Last week, in the just-passed Wisconsin State budget, a couple of lines give four million dollars (in new state and federal money) to the Milwaukee Public Schools for 24 school nurses.

Sometimes it’s hard to trace the influences behind policy changes. But in this case, I know for certain that these lines in the budget are a direct result of the work done by myself and a small number of leaders in Milwaukee’s MOVE congregational organizing group. It is because of MOVE and our work that thousands of the poorest students in Milwaukee will have health services that they did not have before.

BE LIKE ME?

Most of us spend a lot of time working with teachers, or writing articles. Few of us spend any time working to generate power to contest the forces that prevent our ideas and pedagogical advice from leading to significant change.

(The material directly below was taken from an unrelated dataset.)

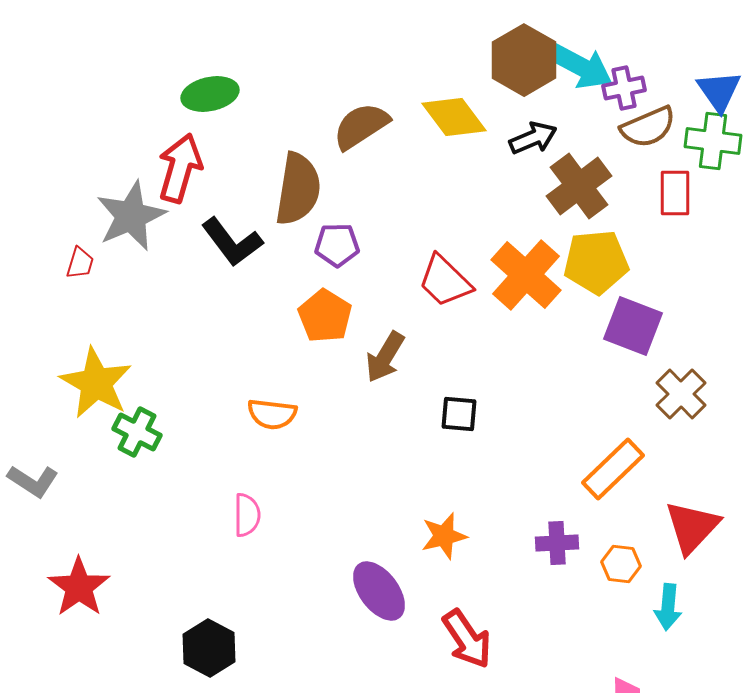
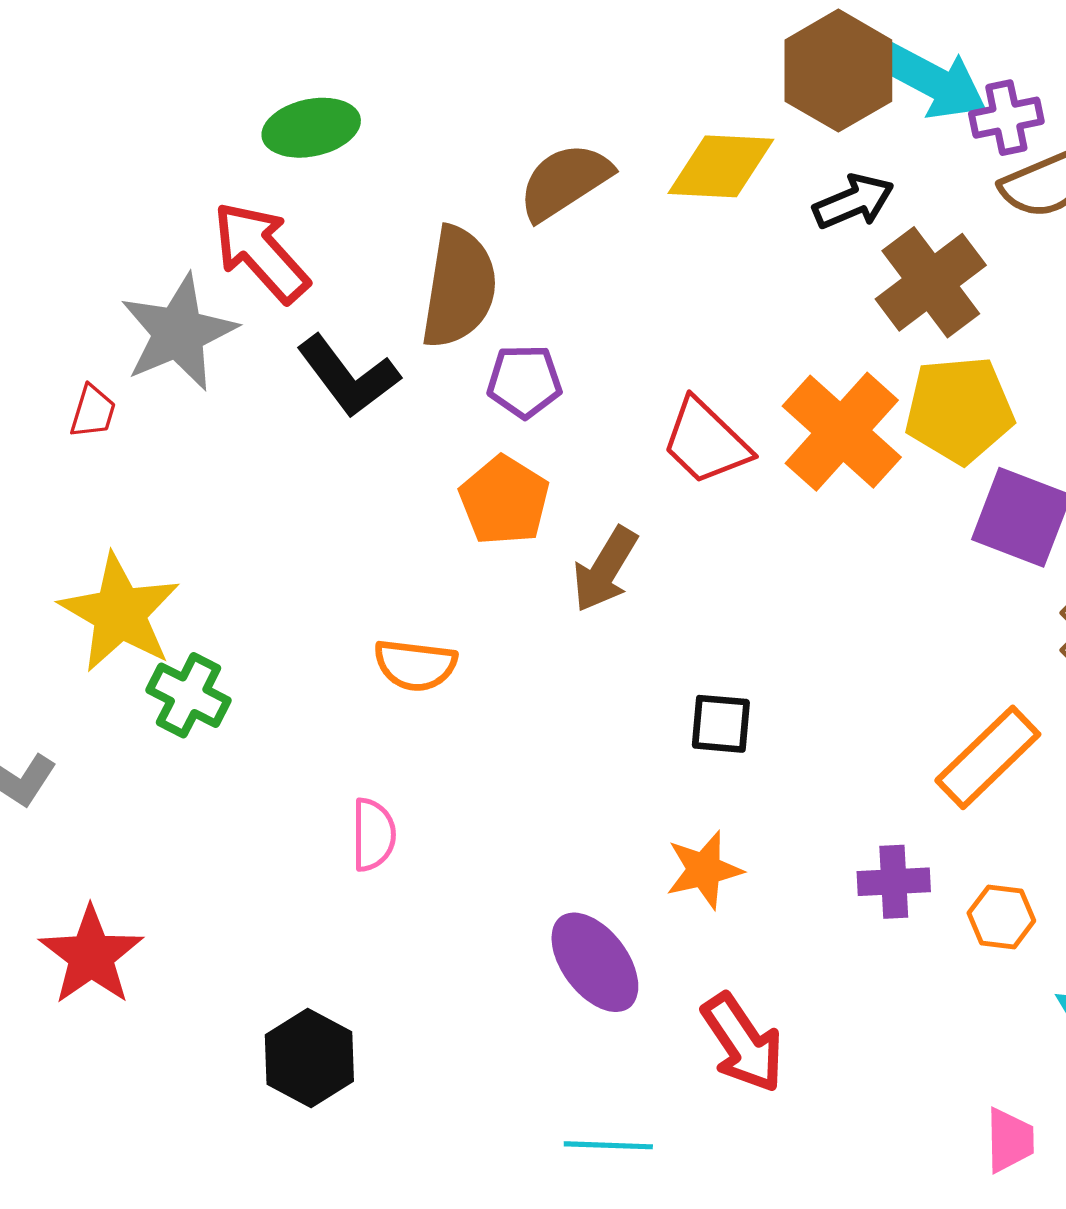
yellow diamond: (454, 117) -> (721, 166), turned -50
red arrow: (180, 168) -> (261, 252), turned -58
black square: (459, 414) -> (721, 724), moved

Some have misread or misheard me as arguing that everyone should do what “I” do, and that anything else is worthless. This isn’t my argument at all. Many of us do very important work, and I’m working, myself, on a book about Dewey and democratic theory. So I’d be a hypocrite if I said everyone should put their pens down and get out of schools and join organizing groups.

The problem is not that everyone needs to change. People have different skills and gifts. Teachers need to learn to teach, and we still need to think about how to teach better.

THE NEED TO CHANGE DIRECTION

The problem is that work on schools is almost ALL we do, and it is NOT ENOUGH. Our focus has remained so narrowly on teacher education that we constantly ignore the fact that pedagogical and administrative skills aren’t really the core problems facing inner-city children.

What have we really done to change the reality of inner-city public schools and, more importantly, the success of students coming out of these schools in the last four decades or so? Maybe we’ve kept things from getting worse. Have we made things better on any broad scale? The honest answer would have to be: NO.

For the vast majority of children in inner-city schools, WE HAVE FAILED. I’m not sure how anyone could honestly argue anything else.